Superintendent Joe Knoll, who updated administrators Wednesday on COVID-19 cases and quarantines in the district said though it appears “things might be calming down” statewide, the possibility of a winter surge looms.
There have been nearly 300 new cases reported in Canfield’s 44406 ZIP code in the last month. The district reported 13 total cases in August — about twice as many as in each of the prior two months — and 65 total cases in September, the first full month of the school year.
This past winter, the district reported 44 cases in November, 81 cases in December and 47 cases in January, Knoll’s report showed.
Since the district began requiring masks for kindergartners through sixth-graders on Sept. 22, “there’s been a nice downward spiral with quarantines,” Knoll said. Five days prior to the mask rule, about three-quarters of the district’s 95 quarantined students were in grades K-6.
“When our youngest learners aren’t in-person for instruction, we have some problems,” Knoll said.
Several residents on Wednesday decried the state health department’s quarantine guidelines or the district’s decision to require masks.
“Every child in Ohio has a constitutional right to education and the quarantine policy that we’ve been oppressed with from the [Ohio] Department of Health is actually counter to that constitutional right,” said Dr. Michael Scolieri, a Canfield urologist.
“Forcing kids into quarantine is like forcing them into jail,” he told the board. “There’s no online schooling for these kids.
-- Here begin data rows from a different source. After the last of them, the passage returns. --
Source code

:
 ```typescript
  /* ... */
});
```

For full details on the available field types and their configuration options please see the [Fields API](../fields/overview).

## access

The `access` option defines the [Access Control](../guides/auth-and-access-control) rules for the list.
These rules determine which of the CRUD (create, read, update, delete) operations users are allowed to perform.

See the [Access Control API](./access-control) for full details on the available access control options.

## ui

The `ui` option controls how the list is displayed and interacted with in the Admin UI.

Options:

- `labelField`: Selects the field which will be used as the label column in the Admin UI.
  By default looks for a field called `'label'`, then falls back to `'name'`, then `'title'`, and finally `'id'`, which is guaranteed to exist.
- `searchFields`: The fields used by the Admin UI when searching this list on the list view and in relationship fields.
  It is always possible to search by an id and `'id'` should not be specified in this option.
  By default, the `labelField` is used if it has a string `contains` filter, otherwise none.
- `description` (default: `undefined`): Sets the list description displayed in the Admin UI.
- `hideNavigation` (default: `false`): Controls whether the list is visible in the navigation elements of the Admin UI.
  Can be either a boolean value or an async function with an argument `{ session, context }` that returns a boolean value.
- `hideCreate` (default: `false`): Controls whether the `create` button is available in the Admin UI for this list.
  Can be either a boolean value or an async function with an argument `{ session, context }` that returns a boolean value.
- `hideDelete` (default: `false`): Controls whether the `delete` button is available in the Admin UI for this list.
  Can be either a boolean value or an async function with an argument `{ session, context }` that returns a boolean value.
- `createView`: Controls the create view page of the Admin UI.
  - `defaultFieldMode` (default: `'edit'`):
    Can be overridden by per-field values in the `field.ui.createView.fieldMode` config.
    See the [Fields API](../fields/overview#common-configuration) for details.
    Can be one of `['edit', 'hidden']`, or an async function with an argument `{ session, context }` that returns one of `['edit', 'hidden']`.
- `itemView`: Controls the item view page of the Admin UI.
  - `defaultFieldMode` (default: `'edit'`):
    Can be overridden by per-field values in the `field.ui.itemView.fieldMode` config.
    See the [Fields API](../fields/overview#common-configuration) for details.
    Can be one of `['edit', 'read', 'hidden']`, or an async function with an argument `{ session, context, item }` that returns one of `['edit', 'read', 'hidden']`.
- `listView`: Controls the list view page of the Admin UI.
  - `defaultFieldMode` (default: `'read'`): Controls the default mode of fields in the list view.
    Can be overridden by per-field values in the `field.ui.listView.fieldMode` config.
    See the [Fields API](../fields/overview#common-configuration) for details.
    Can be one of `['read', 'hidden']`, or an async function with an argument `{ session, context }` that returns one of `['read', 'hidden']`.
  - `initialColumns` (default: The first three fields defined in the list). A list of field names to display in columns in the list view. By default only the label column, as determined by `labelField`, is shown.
They’re just losing 10 days of school.”
Scolieri pointed to a UK study recently published in The Lancet that showed regularly testing students is no less effective than quarantining them after exposure.
School districts in several other states have adopted the protocol, Scolieri told Mahoning Matters, and several school districts in Ohio began their trial run last month.
Under the “test to stay” protocol, students who had close contact with a confirmed COVID-19 case can stay in school as long as they receive negative results on two rapid antigen tests, continue to wear a mask inside the school and remain symptom-free, the Dayton Daily News reported last month.
School district administrators in Warren County developed the plan, and it’s been approved by the Ohio Department of Health, the newspaper reported. The state health department is also providing the testing kits to the school districts.
School board members on Wednesday decided to revisit the mask requirement at a special meeting on Oct. 27, a week after they had initially planned to revisit the rule.
Knoll recommended the district wait an extra week, expecting that an initial report on Warren County schools’ “test to stay” program would be available by then and “possibly give us some — not less restrictions, but better protocol,” he said.
“I’d say we continue with the K-6 masking, just because of what I’m seeing. Our youngest learners — they’re not at home, they’re in school,” he said.
Wilkeson said it doesn’t matter whether one follows county- or state-level coronavirus statistics — “it’s clear that the vast majority of students that are in quarantine don’t get COVID from the exposure [in school]. I think the solution to all this is the ‘test to stay’ protocol.
“I think it’s really critical that the Mahoning County Board of Health adopts or helps us to adopt ‘test to stay’ — not just us but all the school districts in Mahoning County,” Wilkeson said. “I’m publicly asking them for that support.”
Dale Morckel, a Crestview Local Schools science teacher whose grandchildren attend Canfield schools, commended Canfield administrators for requiring masks and urged them to consider keeping the rule.
He said his district had 71 students quarantined in the first six weeks of school, when masks were optional. That’s an average of more than 11 per week.
The week after the district set its mask requirement for all students and staff on Sept. 27, only two of the five students who were exposed to COVID-19 required quarantine. This past week, no close contacts were quarantined despite 11 students testing positive — “a dramatic change,” Morckel noted.
Under current Ohio Department of Health guidelines, those determined to have close contact with someone who tests positive for COVID-19 don’t have to quarantine as long as students and teachers were all wearing masks and at least three feet apart, and other safety measures were in place.